Страница 1. «Детство».
«Тихая Верхне-Дворянская улица (теперь – Гоголевская), одноэтажные особнячки и вокруг них – сады. Улица на краю города, через два квартала уже поле. У папы здесь был свой дом, в нем я и родился. Вначале это был небольшой дом в четыре комнаты, с огромным садом. Но по мере того, как росла семья, сзади к дому делались все новые и новые пристройки, под конец в доме было уже тринадцать-четырнадцать комнат. Центром дома был папа. Он являлся для всех высшим авторитетом, для нас – высшим судьёю и карателем».
Отец служил сначала ординатором в больнице Приказа Общественного Призрения, но с тех пор, как я себя помню, жил частной врачебной практикой. Считался одним из лучших тульских врачей, практика была огромная, очень много было бесплатной: отец никому не отказывал, шел по первому зову и очень был популярен среди тульской бедноты. Викентий Игнатьевич быстро завоевал уважение и любовь туляков своей отзывчивостью, трудолюбием, неподкупной честностью и профессионализмом. Когда случалась беда, за помощью люди бежали именно к Смидовичу.Он открыл в доме клинику, где и принимал больных, причем бедных лечил бесплатно. В цокольном этаже была лаборатория, где Викентий Игнатьевич изготовлял лекарства и раздавал их беднякам. Не случайно, когда Смидович шел по бедняцким улицам: Серебрянской (Халтурина), Мотякинской (Л. Толстого), многие низко кланялись ему. 21 октября 1864 года на Киевской улице в доме аптекаря Бониге (ныне Старая тульская аптека на пр. Ленина) Смидович открыл лечебницу для приходящих больных. За Смидовичем часто приезжали и поздним вечером, и по ночам - Викентий Игнатьевич никогда не отказывался съездить к больному. Однажды Викентий Игнатьевич уехал, очень долго не возвращался, а когда, наконец, появился, рассказал такую историю. Ночью на его повозку напали грабители и начали стаскивать с него одежду. Когда сняли тулуп, один из воришек воскликнул: "Что ж мы делаем? Это же доктор Смидович!" Бандиты надели на доктора тулуп и проводили до дома - чтобы по дороге больше никто не обидел их любимого доктора.

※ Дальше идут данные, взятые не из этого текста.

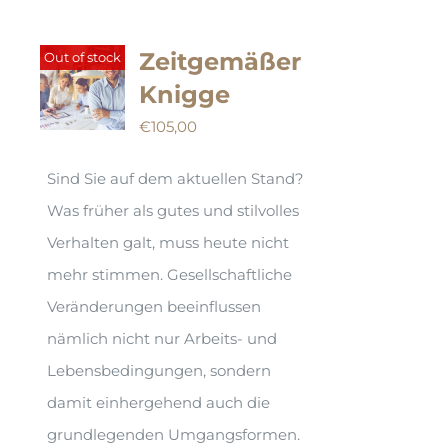
Zeitgemäßer
Out of stock
Knigge
€
105,00
Sind Sie auf dem aktuellen Stand?
Was früher als gutes und stilvolles
Verhalten galt, muss heute nicht
mehr stimmen. Gesellschaftliche
Veränderungen beeinflussen
nämlich nicht nur Arbeits- und
Lebensbedingungen, sondern
damit einhergehend auch die
grundlegenden Umgangsformen.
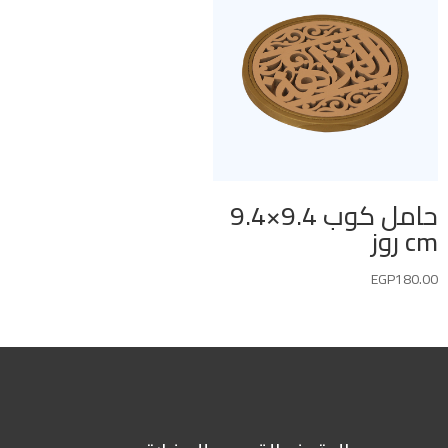
حامل كوب 9.4×9.4
cm روز
EGP
180.00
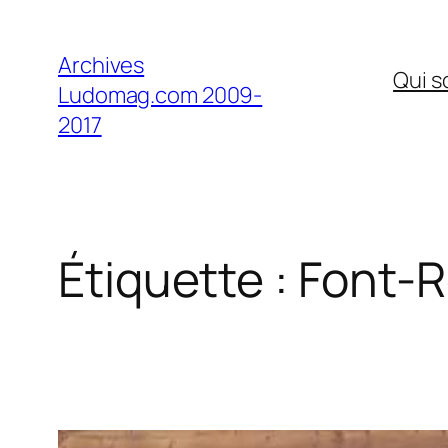
Aller
au
Archives
Qui 
contenu
Ludomag.com 2009-
2017
Étiquette :
Font-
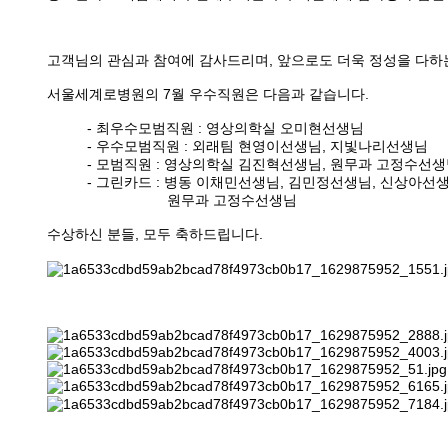
고객님의 관심과 참여에 감사드리며, 앞으로도 더욱 정성을 다
서울세계로병원의 7월 우수직원은 다음과 같습니다.
- 최우수모범직원 : 영상의학실 오미현선생님
- 우수모범직원 : 외래팀 현영이선생님, 지빛나리선생님
- 모범직원 : 영상의학실 김진혁선생님, 원무과 고정수선
- 그린카드 : 병동 이채민선생님, 김민정선생님, 신상아선
원무과 고정수선생님
수상하신 분들, 모두 축하드립니다.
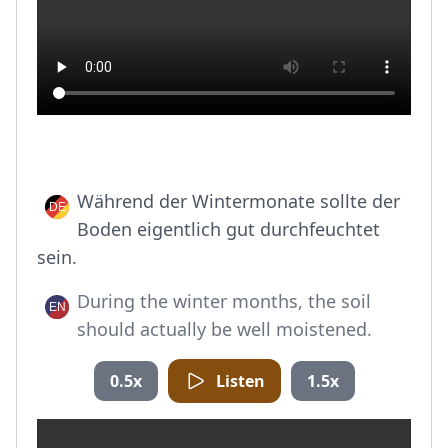
Während der Wintermonate sollte der
Boden eigentlich gut durchfeuchtet
sein.
During the winter months, the soil
should actually be well moistened.
0.5x
Listen
1.5x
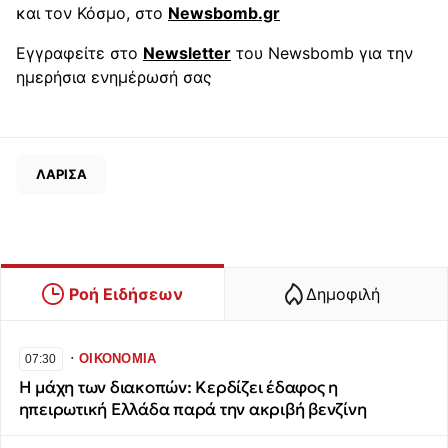
και τον Κόσμο, στο
Newsbomb.gr
Εγγραφείτε στο
Newsletter
του Newsbomb για την
ημερήσια ενημέρωσή σας
ΛΑΡΙΣΑ
Ροή Ειδήσεων
Δημοφιλή
∙
ΟΙΚΟΝΟΜΙΑ
07:30
Η μάχη των διακοπών: Κερδίζει έδαφος η
ηπειρωτική Ελλάδα παρά την ακριβή βενζίνη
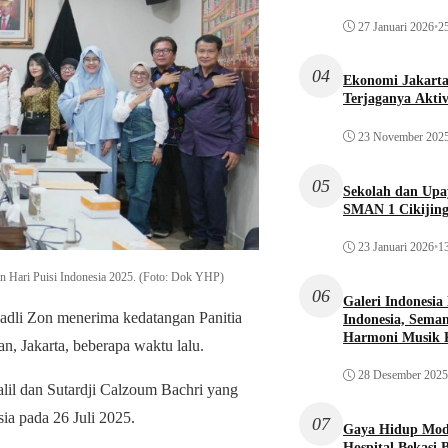
27 Januari 2026
•
25
04
Ekonomi Jakarta 
Terjaganya Akti
23 November 202
05
Sekolah dan Up
SMAN 1 Cikijin
23 Januari 2026
•
13
n Hari Puisi Indonesia 2025. (Foto: Dok YHP)
06
Galeri Indonesia
dli Zon menerima kedatangan Panitia
Indonesia, Seman
Harmoni Musik 
, Jakarta, beberapa waktu lalu.
28 Desember 2025
alil dan Sutardji Calzoum Bachri yang
a pada 26 Juli 2025.
07
Gaya Hidup Mode
Hospital Bekasi 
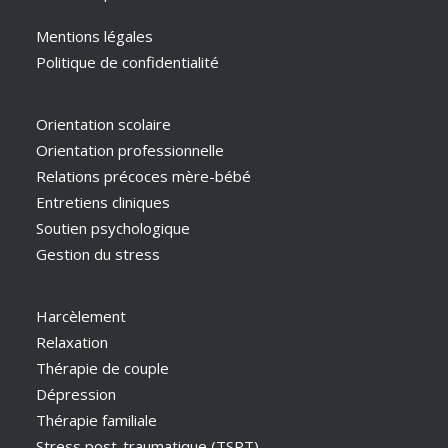
Mentions légales
Politique de confidentialité
Orientation scolaire
Orientation professionnelle
Relations précoces mère-bébé
Entretiens cliniques
Soutien psychologique
Gestion du stress
Harcèlement
Relaxation
Thérapie de couple
Dépression
Thérapie familiale
Stress post-traumatique (TSPT)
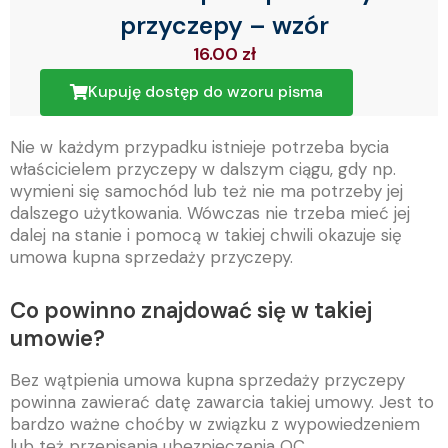
przyczepy – wzór
16.00
zł
Kupuję dostęp do wzoru pisma
Nie w każdym przypadku istnieje potrzeba bycia
właścicielem przyczepy w dalszym ciągu, gdy np.
wymieni się samochód lub też nie ma potrzeby jej
dalszego użytkowania. Wówczas nie trzeba mieć jej
dalej na stanie i pomocą w takiej chwili okazuje się
umowa kupna sprzedaży przyczepy.
Co powinno znajdować się w takiej
umowie?
Bez wątpienia umowa kupna sprzedaży przyczepy
powinna zawierać datę zawarcia takiej umowy. Jest to
bardzo ważne choćby w związku z wypowiedzeniem
lub też przepisania ubezpieczenia OC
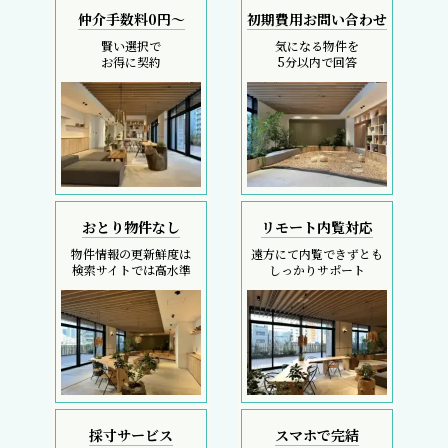
仲介手数料0円～
初期費用お問い合わせ
賢い選択で
気になる物件を
お得に契約
5分以内で回答
おとり物件なし
リモート内覧対応
物件情報の更新鮮度は
遠方にて内覧できずとも
検索サイトでは高水準
しっかりサポート
採寸サービス
スマホで完結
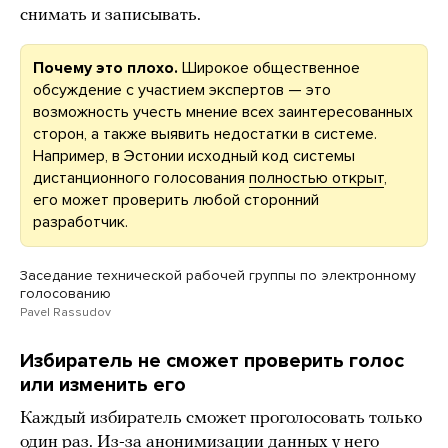
снимать и записывать.
Почему это плохо.
Широкое общественное
обсуждение с участием экспертов — это
возможность учесть мнение всех заинтересованных
сторон, а также выявить недостатки в системе.
Например, в Эстонии исходный код системы
дистанционного голосования
полностью открыт
,
его может проверить любой сторонний
разработчик.
Заседание технической рабочей группы по электронному
голосованию
Pavel Rassudov
Избиратель не сможет проверить голос
или изменить его
Каждый избиратель сможет проголосовать только
один раз. Из-за анонимизации данных у него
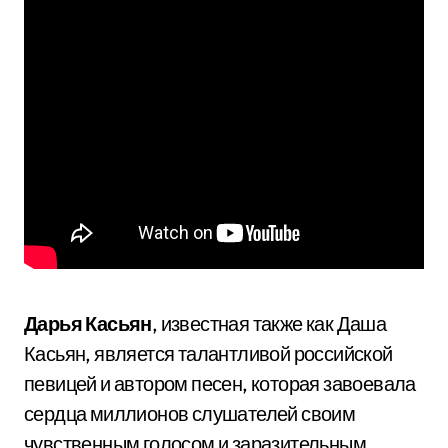
Дарья Касьян
, известная также как Даша
Касьян, является талантливой российской
певицей и автором песен, которая завоевала
сердца миллионов слушателей своим
чувственным голосом и заразительным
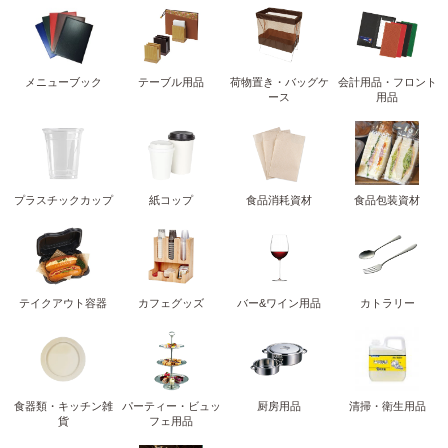
メニューブック
テーブル用品
荷物置き・バッグケ
会計用品・フロント
ース
用品
プラスチックカップ
紙コップ
食品消耗資材
食品包装資材
テイクアウト容器
カフェグッズ
バー&ワイン用品
カトラリー
食器類・キッチン雑
パーティー・ビュッ
厨房用品
清掃・衛生用品
貨
フェ用品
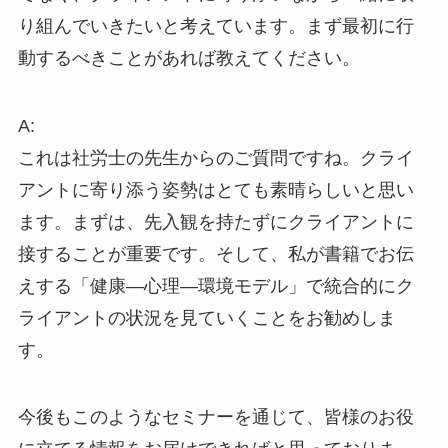
り組んでいきたいと考えています。まず最初に行
動するべきことがあれば教えてください。
A:
これは社労士の先生からのご質問ですね。クライ
アントに寄り添う姿勢はとても素晴らしいと思い
ます。まずは、先入観を持たずにクライアントに
接することが重要です。そして、私が書籍でお伝
えする「健康―心理―環境モデル」で統合的にク
ライアントの状況を見ていくことをお勧めしま
す。
今後もこのようなセミナーを通じて、皆様のお役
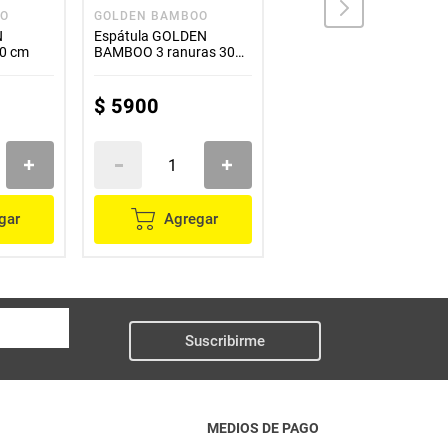
OO
GOLDEN BAMBOO
EOTÍA
N
Espátula GOLDEN
Espátula EOTÍA para
0 cm
BAMBOO 3 ranuras 30
carne
cm
$
5900
$
10
.
500
gar
Agregar
Agregar
Suscribirme
MEDIOS DE PAGO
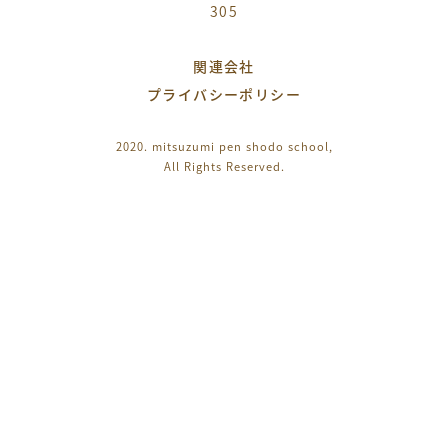
305
関連会社
プライバシーポリシー
2020. mitsuzumi pen shodo school,
All Rights Reserved.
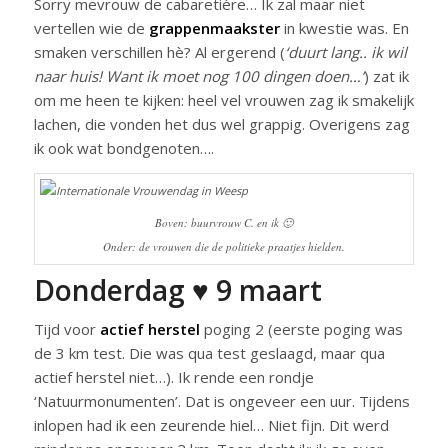
Sorry mevrouw de cabaretière… Ik zal maar niet
vertellen wie de
grappenmaakster
in kwestie was. En
smaken verschillen hè? Al ergerend (
‘duurt lang.. ik wil
naar huis! Want ik moet nog 100 dingen doen…’
) zat ik
om me heen te kijken: heel vel vrouwen zag ik smakelijk
lachen, die vonden het dus wel grappig. Overigens zag
ik ook wat bondgenoten….
Boven: buurvrouw C. en ik 🙂
Onder: de vrouwen die de politieke praatjes hielden.
Donderdag ♥ 9 maart
Tijd voor
actief herstel
poging 2 (eerste poging was
de 3 km test. Die was qua test geslaagd, maar qua
actief herstel niet…). Ik rende een rondje
‘Natuurmonumenten’. Dat is ongeveer een uur. Tijdens
inlopen had ik een zeurende hiel… Niet fijn. Dit werd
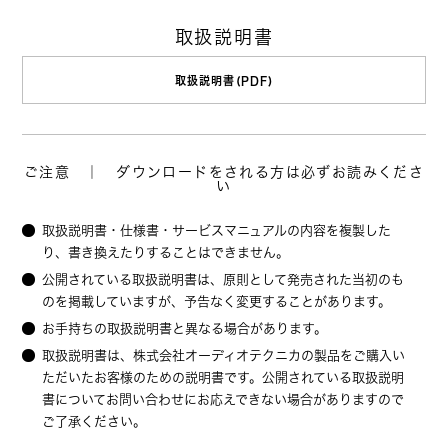
取扱説明書
取扱説明書(PDF)
ご注意 ｜ ダウンロードをされる方は必ずお読みくださ
い
取扱説明書・仕様書・サービスマニュアルの内容を複製した
り、書き換えたりすることはできません。
公開されている取扱説明書は、原則として発売された当初のも
のを掲載していますが、予告なく変更することがあります。
お手持ちの取扱説明書と異なる場合があります。
取扱説明書は、株式会社オーディオテクニカの製品をご購入い
ただいたお客様のための説明書です。公開されている取扱説明
書についてお問い合わせにお応えできない場合がありますので
ご了承ください。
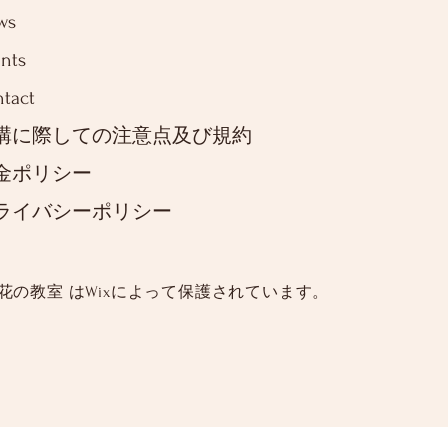
ws
nts
tact
講に際しての注意点及び規約
金ポリシー
ライバシーポリシー
 花の教室 は
Wixによって保護されています。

Смидович не только лечил людей. Он выступал как гласный Городской думы - доносил до властей проблемы простых людей. А самая большая его заслуга - изучение санитарного состояния города. Метеорологические наблюдения, изучение состояния грунтовых вод и их химического состава, исследование городской почвы - все это велось одним Смидовичем, причем с удивительным постоянством и настойчивостью. Викентий Игнатьевич организовал Санитарную комиссию, руководителем которой был до самой своей смерти. Викентий Игнатьевич оставил после себя хорошее минералогическое собрание и обширную библиотеку по самым разным отраслям знаний. На протяжении нескольких лет упорно, правда, безрезультатно, Смидович боролся за улучшение качества воды в городе. Смидович спорил с губернатором Зиновьевым. Доктор был против того, чтобы люди пользовались водой из рогожинского колодца, вода которого была очень жесткой и вредной для труб и организма человека. Викентий Игнатьевич пользовался в Туле популярностью не только как врач, но и как хороший человек. Католик по вероисповеданию, он был выбран прихожанами православной Александро-Невской церкви в члены приходского попечительства о бедных. Смидович так и не принял православия, хотя его жена и вся семья были православными. "Если я приму православие, то буду предателем", - говорил Викентий Игнатьевич. 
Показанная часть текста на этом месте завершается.